Gloire et misère de l’image après Jésus-Christ
Olivier Rey
La prolifération des images a pris, au cours du xxe siècle, des proportions extravagantes. Pour le dire comme Günther Anders : "Auparavant, il y avait des images dans le monde, aujourd’hui il y a “le monde en images”, plus exactement le monde comme image, comme mur d’images qui capte sans cesse le regard, l’occupe sans interruption et recouvre sans interruption le monde." Ce règne des images et son corollaire, le désintérêt à l’égard du monde tel qu’il nous est donné, est aux antipodes de l’enseignement biblique dans son ensemble. Le christianisme a certes promu l’image, mais pas n’importe quelles images; et s’il a recommandé les images, c’est en tant que celles-ci s’accordent à la prédication évangélique et servent à confirmer l’Incarnation, réelle et non fictive, du verbe de Dieu dans la personne du Christ. Autant dire que le déluge d’images qui s’abat aujourd’hui sur le monde n’a rien de chrétien. Et cependant, pareil déluge n’aurait pu advenir sans le statut accordé par le christianisme à l’image, sans l’enjeu dont il l’a investie. Conjoncture étrange, dont seule une enquête généalogique est à même de dégager les traits, de révéler les tenants et les aboutissants. Le propos de cet ouvrage est, en mettant au jour certains fils enterrés, de comprendre comment a pu s’effectuer le passage entre l’image chrétienne et le raz-de-marée imagier contemporain.

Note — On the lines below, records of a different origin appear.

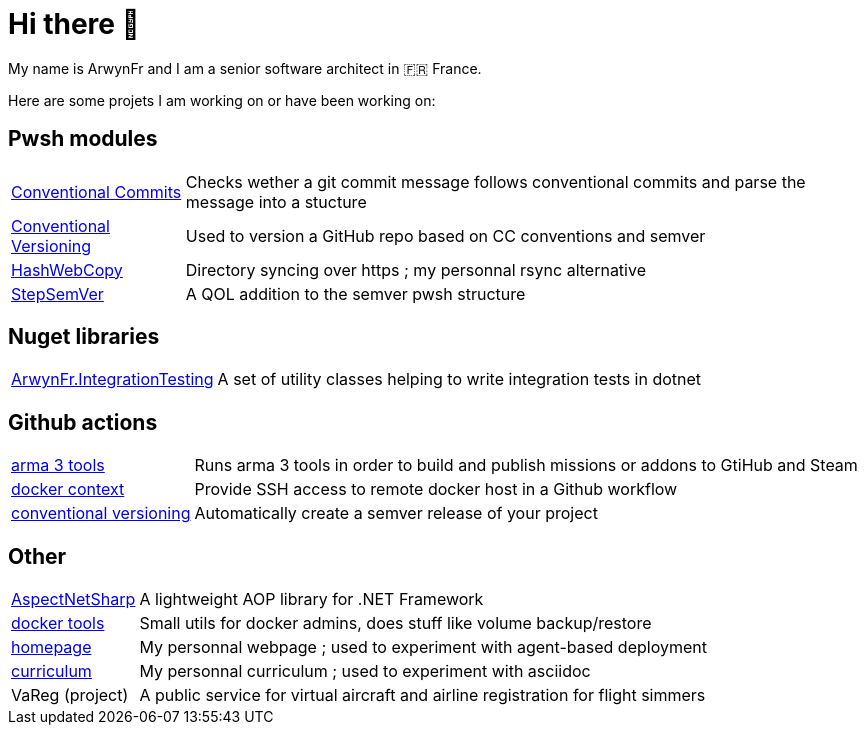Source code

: = Hi there 👋
My name is ArwynFr and I am a senior software architect in 🇫🇷 France.

Here are some projets I am working on or have been working on:

== Pwsh modules

[horizontal]
https://github.com/ArwynFr/pwsh-ConventionalCommits[Conventional Commits]:: Checks wether a git commit message follows conventional commits and parse the message into a stucture
https://github.com/ArwynFr/pwsh-ConventionalVersioning[Conventional Versioning]:: Used to version a GitHub repo based on CC conventions and semver
https://github.com/ArwynFr/pwsh-HashWebCopy[HashWebCopy]:: Directory syncing over https ; my personnal rsync alternative
https://github.com/ArwynFr/pwsh-StepSemVer[StepSemVer]:: A QOL addition to the semver pwsh structure

== Nuget libraries

[horizontal]
https://github.com/ArwynFr/dotnet-integration-testing[ArwynFr.IntegrationTesting]:: A set of utility classes helping to write integration tests in dotnet

== Github actions

[horizontal]
https://github.com/team-gsri/actions-arma-tools[arma 3 tools]:: Runs arma 3 tools in order to build and publish missions or addons to GtiHub and Steam
https://github.com/ArwynFr/actions-docker-context[docker context]:: Provide SSH access to remote docker host in a Github workflow
https://github.com/ArwynFr/actions-conventional-versioning[conventional versioning]:: Automatically create a semver release of your project

== Other

[horizontal]
https://github.com/ArwynFr/AspectNetSharp[AspectNetSharp]:: A lightweight AOP library for .NET Framework
https://github.com/ArwynFr/docker-tools[docker tools]:: Small utils for docker admins, does stuff like volume backup/restore
https://github.com/ArwynFr/stack-homepage[homepage]:: My personnal webpage ; used to experiment with agent-based deployment
https://github.com/ArwynFr/stack-curriculum[curriculum]:: My personnal curriculum ; used to experiment with asciidoc
VaReg (project):: A public service for virtual aircraft and airline registration for flight simmers
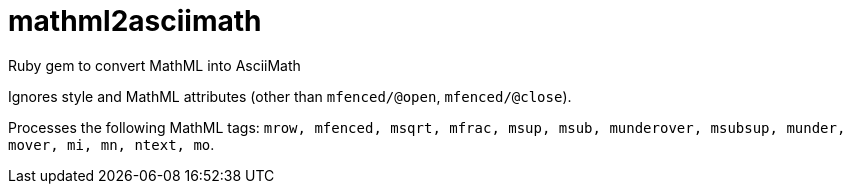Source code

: = mathml2asciimath

Ruby gem to convert MathML into AsciiMath

Ignores style and MathML attributes (other than `mfenced/@open`, `mfenced/@close`).

Processes the following MathML tags: `mrow, mfenced, msqrt, mfrac, msup, msub, munderover, msubsup, munder, mover, mi, mn, ntext, mo`.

Après avoir étudié à l’École polytechnique, Olivier Rey a été officier de marine, puis a obtenu un doctorat de mathématiques. Depuis 1989 il est chargé de recherche au CNRS, au sein duquel il est passé, en 2009, de la section mathématiques à la section philosophie. Il est membre de l’Institut d’histoire et de philosophie des sciences et des techniques, et enseigne à l’université Paris 1 Panthéon-Sorbonne. Il a reçu le Prix Bristol des Lumières 2014, pour Une question de taille, Stock, 2014; le Grand Prix de la Fondation Prince Louis de Polignac 2015; le Prix Jacques Ellul 2019, pour Leurre et malheur du transhumanisme, DDB, 2018.